Material: Velvet Shimmer, 371gsm Das Muster in seiner visuellen Sprache verlangt den Glanz, das Weiche und gleichzeitig das Kalte. Der Velvet Schimmer verbindet genau diese Elemente.







Material, Philosophie

Material: Scuba, 275gsm Die leicht diagonale und suspekte Bewegung innerhalb des platzierten Musters wird durch den elastischen Scuba-Jersey adaptiert und taktil wiedergegeben.







Material, Philosophie

Material: Woven Canvas, 300gsm Das gelbe, geometrische Muster ähnelt in seinem leicht rauen Woven-Canvas-Griff der Inspirationsquelle, dem Kissen. Die Formensprache erinnert an Tapeten der 60er Jahre.







Material, Philosophie

Material: Crushed Velour, 180gsm Die kalte, glatte, fast schon nasse Haptik des Geländers wird durch dem Crushed Velour aufgenommen.







Material, Philosophie

Material: Volando Voile, 52gsm Das leicht-raue, dennoch sandige Gefühl der fragilen Bodenplatte wird vom semitransparenten Volando Voile Stoffe imitiert. Die Bodenplatte sowie der Stoff bilden in ihrer gemeinsamen Biegsamkeit eine harmonische Fusion.







Material, Philosophie

Material: Bull Denim, 400 gsm Die feinen Farbverläufe innerhalb des Musters stehen in einer Symbiose zum groben Bull Denim.
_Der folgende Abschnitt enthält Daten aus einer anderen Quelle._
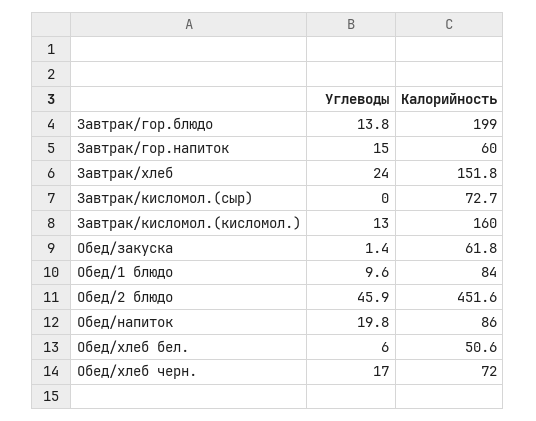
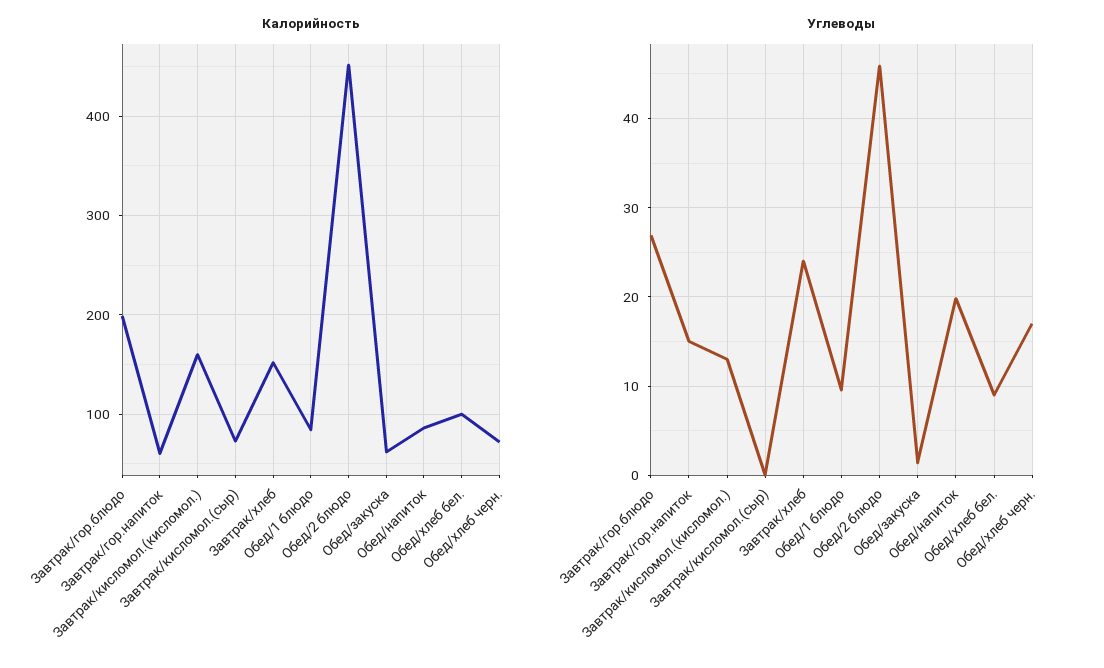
Углеводы, Завтрак/гор.блюдо: 13.8 -> 27
Углеводы, Обед/хлеб бел.: 6 -> 9
Калорийность, Обед/хлеб бел.: 50.6 -> 100

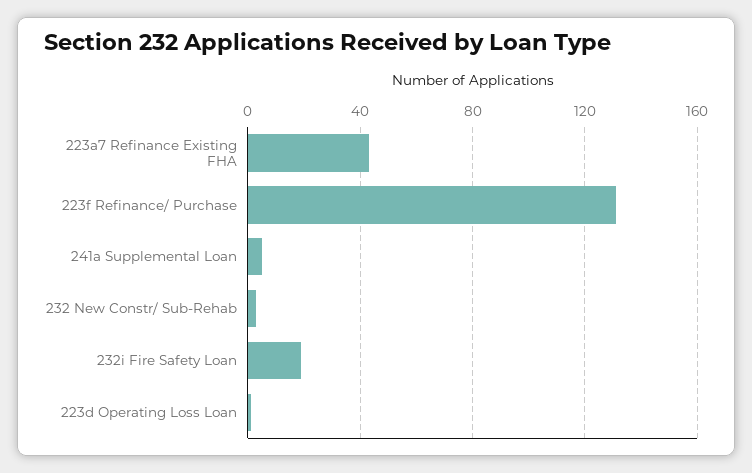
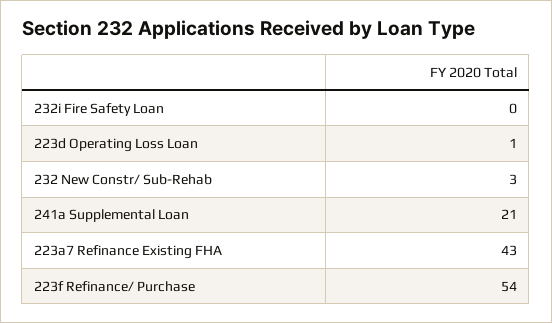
223f Refinance/ Purchase: 130 -> 54
241a Supplemental Loan: 5 -> 21
232i Fire Safety Loan: 20 -> 0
Der metallene Urspruch des Musters steht dem natürlichen Baumwollstoff gegenüber. Dadurch, dass das Muster fein, sowie auch kalt ist, bildet der kräftige und warme Bull Denim die ideale Kombination.






Firmenzusammenarbeit

In dieser Bachelorarbeit wollte ich die Chance ergreifen, gemeinsam mit einer Textildruck-Firma zusammen zu arbeiten und die Stoffe nicht an der Schule selbst zu bearbeiten. Ihre Materialvielfalt war ideal für meine Stoffkollektion. Ich habe mich für die Londoner Firma „Contrado“ entschieden, bei denen ich zuerst Musterstoffe, dann Testdruck und schlussendlich die finalen Stoffe bedrucken liess.